Directive: Starting at the line with "Bekreftelse", return every line through the final one of the data, word for word. Pictures stay out.

⟨

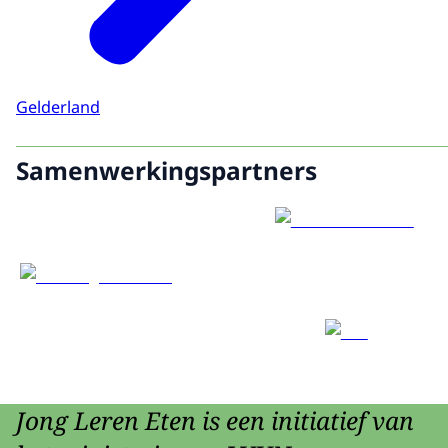
Gelderland
Samenwerkingspartners
Jong Leren Eten is een initiatief van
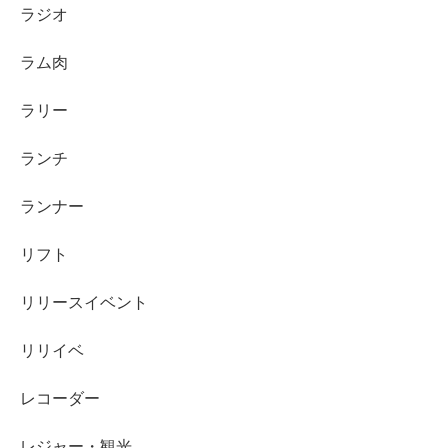
ラジオ
ラム肉
ラリー
ランチ
ランナー
リフト
リリースイベント
リリイベ
レコーダー
レジャー・観光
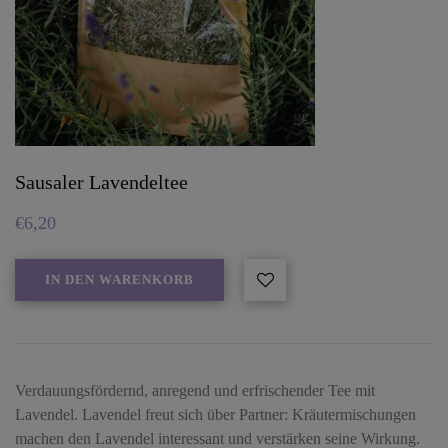
Sausaler Lavendeltee
€
6,20
IN DEN WARENKORB
Verdauungsfördernd, anregend und erfrischender Tee mit
Lavendel. Lavendel freut sich über Partner: Kräutermischungen
machen den Lavendel interessant und verstärken seine Wirkung.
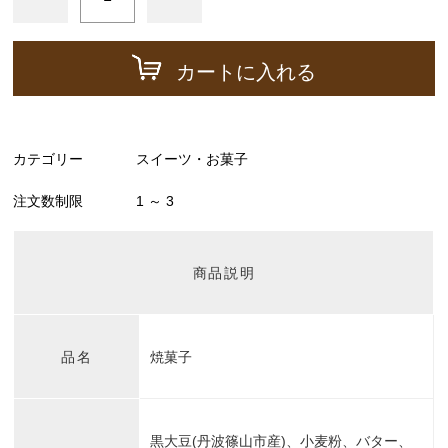
カートに入れる
カテゴリー
スイーツ・お菓子
注文数制限
1 ～ 3
商品説明
品名
焼菓子
黒大豆(丹波篠山市産)、小麦粉、バター、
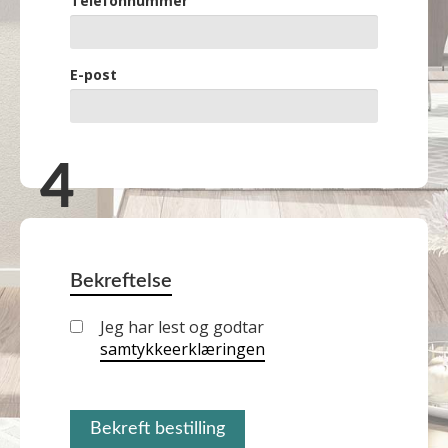
Telefonnummer
E-post
Bekreftelse
Jeg har lest og godtar
samtykkeerklæringen
Bekreft bestilling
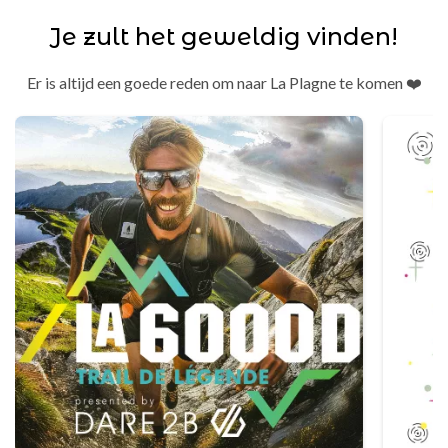
Je zult het geweldig vinden!
Er is altijd een goede reden om naar La Plagne te komen ❤️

⟩

Solution to this task:
Bekreftelse
Jeg har lest og godtar
samtykkeerklæringen
Bekreft bestilling
Je zult het geweldig vinden!
Er is altijd een goede reden om naar La Plagne te komen ❤️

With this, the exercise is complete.